Sobre a necessidade humana de apreciar o belo

domingo, 17 de novembro de 2019

Sandro Botticelli - O nascimento de Vênus, 1483-85

Se eu encontro em mim um desejo que nenhuma experiência desse mundo possa satisfazer, a explicação mais provável é que eu fui feito para um outro mundo... Se nenhum dos meus prazeres terrenos é capaz de satisfazê-lo, isso não prova que o universo é uma fraude. Provavelmente os prazeres terrenos não têm o propósito de satisfazê-lo, mas somente de despertá-lo, de sugerir a coisa real. Se for assim, tenho de tomar cuidado para, por um lado, jamais desprezar ou ser ingrato em relação a essas bênçãos terrenas, e, por outro jamais confundi-lo com outra coisa, da qual elas não passam de um tipo de cópia, ou eco, ou miragem. (C. S. Lewis)

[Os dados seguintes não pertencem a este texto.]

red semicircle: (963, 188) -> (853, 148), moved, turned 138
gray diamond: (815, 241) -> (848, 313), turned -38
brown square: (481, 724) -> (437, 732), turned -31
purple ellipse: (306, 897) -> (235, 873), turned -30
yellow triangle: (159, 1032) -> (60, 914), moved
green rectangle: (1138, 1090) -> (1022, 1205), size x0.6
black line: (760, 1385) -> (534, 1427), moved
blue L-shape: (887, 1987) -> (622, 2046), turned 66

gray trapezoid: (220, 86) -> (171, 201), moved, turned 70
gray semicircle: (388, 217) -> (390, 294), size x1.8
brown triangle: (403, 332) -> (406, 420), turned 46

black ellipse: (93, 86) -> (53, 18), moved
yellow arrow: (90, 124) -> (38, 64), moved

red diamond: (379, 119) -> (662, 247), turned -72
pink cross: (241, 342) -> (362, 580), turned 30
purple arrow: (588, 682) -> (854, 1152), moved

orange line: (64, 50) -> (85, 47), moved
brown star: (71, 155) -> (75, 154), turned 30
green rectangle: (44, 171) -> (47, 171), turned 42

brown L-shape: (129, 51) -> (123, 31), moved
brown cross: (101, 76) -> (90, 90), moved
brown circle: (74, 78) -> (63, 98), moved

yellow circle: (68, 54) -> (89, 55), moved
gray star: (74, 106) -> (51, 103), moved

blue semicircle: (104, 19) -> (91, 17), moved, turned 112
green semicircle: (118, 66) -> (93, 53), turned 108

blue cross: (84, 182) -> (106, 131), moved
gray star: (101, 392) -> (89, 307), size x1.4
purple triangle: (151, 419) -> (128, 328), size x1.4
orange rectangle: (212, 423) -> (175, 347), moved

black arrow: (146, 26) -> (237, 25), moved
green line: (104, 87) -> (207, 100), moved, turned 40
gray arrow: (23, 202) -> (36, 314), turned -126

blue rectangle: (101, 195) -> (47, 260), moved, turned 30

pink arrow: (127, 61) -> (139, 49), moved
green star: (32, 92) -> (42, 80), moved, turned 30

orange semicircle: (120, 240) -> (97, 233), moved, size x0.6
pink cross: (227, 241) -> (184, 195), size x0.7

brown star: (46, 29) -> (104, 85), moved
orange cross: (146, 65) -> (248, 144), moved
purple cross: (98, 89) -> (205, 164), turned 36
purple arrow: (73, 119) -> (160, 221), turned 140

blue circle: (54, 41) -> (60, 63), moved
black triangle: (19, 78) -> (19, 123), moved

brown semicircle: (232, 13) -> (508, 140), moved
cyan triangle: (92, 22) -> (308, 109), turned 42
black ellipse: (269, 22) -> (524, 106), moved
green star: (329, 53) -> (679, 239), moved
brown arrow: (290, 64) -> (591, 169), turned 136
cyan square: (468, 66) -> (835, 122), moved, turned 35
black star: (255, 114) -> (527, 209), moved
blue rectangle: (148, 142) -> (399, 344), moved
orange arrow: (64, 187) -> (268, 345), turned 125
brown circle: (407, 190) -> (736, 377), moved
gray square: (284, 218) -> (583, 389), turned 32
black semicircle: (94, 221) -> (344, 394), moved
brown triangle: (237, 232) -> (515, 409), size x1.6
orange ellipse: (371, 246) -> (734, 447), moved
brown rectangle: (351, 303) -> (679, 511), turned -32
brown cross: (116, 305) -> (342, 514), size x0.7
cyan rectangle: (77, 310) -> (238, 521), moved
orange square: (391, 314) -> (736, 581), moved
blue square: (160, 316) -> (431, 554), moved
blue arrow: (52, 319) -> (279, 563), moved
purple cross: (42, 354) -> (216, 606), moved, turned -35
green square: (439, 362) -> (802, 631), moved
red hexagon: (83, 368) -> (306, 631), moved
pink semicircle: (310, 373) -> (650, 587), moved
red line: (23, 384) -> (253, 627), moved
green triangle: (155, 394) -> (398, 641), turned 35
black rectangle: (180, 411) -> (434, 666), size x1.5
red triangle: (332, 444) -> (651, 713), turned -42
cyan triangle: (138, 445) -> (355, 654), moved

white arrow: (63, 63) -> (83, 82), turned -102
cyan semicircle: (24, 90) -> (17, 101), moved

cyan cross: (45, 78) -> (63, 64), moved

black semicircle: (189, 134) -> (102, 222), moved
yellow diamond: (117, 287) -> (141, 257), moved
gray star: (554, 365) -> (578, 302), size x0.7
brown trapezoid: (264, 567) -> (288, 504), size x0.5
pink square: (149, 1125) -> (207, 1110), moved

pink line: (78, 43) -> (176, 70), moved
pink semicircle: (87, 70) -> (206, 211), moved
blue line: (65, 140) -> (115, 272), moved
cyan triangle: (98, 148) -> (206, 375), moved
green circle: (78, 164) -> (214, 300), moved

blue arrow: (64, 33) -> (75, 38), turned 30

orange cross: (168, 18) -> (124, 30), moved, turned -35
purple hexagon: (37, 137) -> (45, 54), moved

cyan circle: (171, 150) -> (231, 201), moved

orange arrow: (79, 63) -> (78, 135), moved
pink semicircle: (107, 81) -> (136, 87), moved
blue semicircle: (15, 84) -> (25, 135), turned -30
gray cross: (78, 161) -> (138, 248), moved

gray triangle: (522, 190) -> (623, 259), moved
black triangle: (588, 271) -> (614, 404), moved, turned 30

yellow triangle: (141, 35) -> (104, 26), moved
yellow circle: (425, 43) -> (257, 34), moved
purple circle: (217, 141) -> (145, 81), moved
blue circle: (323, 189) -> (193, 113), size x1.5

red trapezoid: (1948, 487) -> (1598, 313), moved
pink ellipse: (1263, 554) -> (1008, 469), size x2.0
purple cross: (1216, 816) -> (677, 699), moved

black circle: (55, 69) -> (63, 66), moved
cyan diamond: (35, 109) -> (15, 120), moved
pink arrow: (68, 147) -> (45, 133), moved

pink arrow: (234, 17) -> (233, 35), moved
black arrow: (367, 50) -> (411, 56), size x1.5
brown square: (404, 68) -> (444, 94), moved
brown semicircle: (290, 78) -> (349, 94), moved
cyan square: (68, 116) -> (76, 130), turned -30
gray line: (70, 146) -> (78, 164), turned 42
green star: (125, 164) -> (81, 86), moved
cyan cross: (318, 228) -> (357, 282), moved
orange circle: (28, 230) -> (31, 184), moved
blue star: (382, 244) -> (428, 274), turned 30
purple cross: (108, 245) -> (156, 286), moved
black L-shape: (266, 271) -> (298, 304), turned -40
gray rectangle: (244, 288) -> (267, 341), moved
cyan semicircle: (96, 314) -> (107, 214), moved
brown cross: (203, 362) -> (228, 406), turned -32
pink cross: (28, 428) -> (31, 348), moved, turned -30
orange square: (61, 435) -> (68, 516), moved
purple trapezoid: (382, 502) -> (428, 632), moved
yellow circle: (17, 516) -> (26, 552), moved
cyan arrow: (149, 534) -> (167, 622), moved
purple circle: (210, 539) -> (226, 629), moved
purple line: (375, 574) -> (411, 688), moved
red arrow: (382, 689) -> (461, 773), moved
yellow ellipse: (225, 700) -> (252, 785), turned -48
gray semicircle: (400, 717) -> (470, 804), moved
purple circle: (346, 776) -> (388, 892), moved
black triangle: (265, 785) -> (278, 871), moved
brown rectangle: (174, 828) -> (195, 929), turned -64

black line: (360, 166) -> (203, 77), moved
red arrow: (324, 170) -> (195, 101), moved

Todo ser humano possui uma necessidade de apreciar e contemplar a beleza, algo que podemos chamar de necessidade estética. Essa necessidade faz parte da nossa natureza e sem ela não seríamos humanos. Nós, naturalmente, desejamos o belo. Buscamos a perfeição das formas em todas as coisas e quando a encontramos — ou melhor, quando encontramos um eco ou miragem dessa perfeição — sentimos em nós um grande prazer, uma satisfação estética, pois tal coisa satisfaz um ou mais dos nossos sentidos, suprindo, ainda que momentaneamente, a nossa necessidade estética.

Comecei esse texto com uma citação de C. S. Lewis em que ele afirma que se existe um desejo no homem que nenhuma experiência humana pode satisfazer, a explicação mais provável é que o homem foi feito para um outro mundo. Parafraseando Lewis, se há em nós uma necessidade universal de apreciar a beleza das coisas e sentir o belo através dos nossos sentidos — ainda que de forma imperfeita e incompleta —, a razão mais provável é que há uma fonte universal de onde provém toda a beleza — a fonte da suprema beleza — capaz de satisfazer de forma completa e perfeita nossa necessidade estética.

Sobre essa fonte, também Lewis afirmou:

A coisa mais doce em toda minha vida tem sido o anseio de encontrar o lugar de onde toda a beleza veio. (C.S. Lewis)

Para Platão, a ideia do belo se apoia nos conceitos de perfeição e verdade. Para ele, a beleza existe em si mesma em um mundo perfeito que transcende o nosso mundo material e é absoluta e eterna, a verdadeira e perfeita beleza, a qual sofre a tentativa de ser copiada pelos objetos em nosso mundo material. Se há um lugar onde podemos encontrar a fonte universal de toda beleza, o qual Lewis ansiava encontrar, tal lugar é idêntico ao idealizado por Platão.

Assim, as artes — visuais, musicais, literárias, teatrais, esculturais, etc. —, cujas obras buscam apresentar em nosso mundo o ideal de beleza, suprem momentaneamente (incompleta e imperfeitamente) nossa necessidade estética, pois a beleza contida nas artes, assim como na natureza, é apenas uma sombra difusa da verdadeira e perfeita beleza, não conseguindo nos satisfazer de modo completo e perfeito. Ainda assim, esse é o único suprimento estético que temos em um mundo imperfeito e cheio de horrores como o mundo material.

Esse suprimento estético é a nossa válvula de escape das dores e horrores desse mundo imperfeito. É uma pequena ilha de ordem e paz em meio a um imenso oceano de caos. É para onde recorremos e podemos nos lembrar que há um lugar perfeito à nossa espera — se, como S. C. Lewis, considerarmos que as nossas insaciáveis necessidades, especialmente a estética, têm o propósito de nos mostrar que não fomos feitos para este mundo.

Desse modo, penso que o artista, independente de sua vertente artística, deve servir à humanidade como um arauto da perfeita e verdadeira beleza, como o foram Botticelli, Da Vinci, Michelangelo, Rembrandt, etc., nos proporcionando o prazer estético tão necessário aos seres humanos, criando pequenas bolhas de ar em um mundo sufocado pelo caos e o culto à feiura e nos tornando cada vez mais humanos a medida que nos suprimos do belo.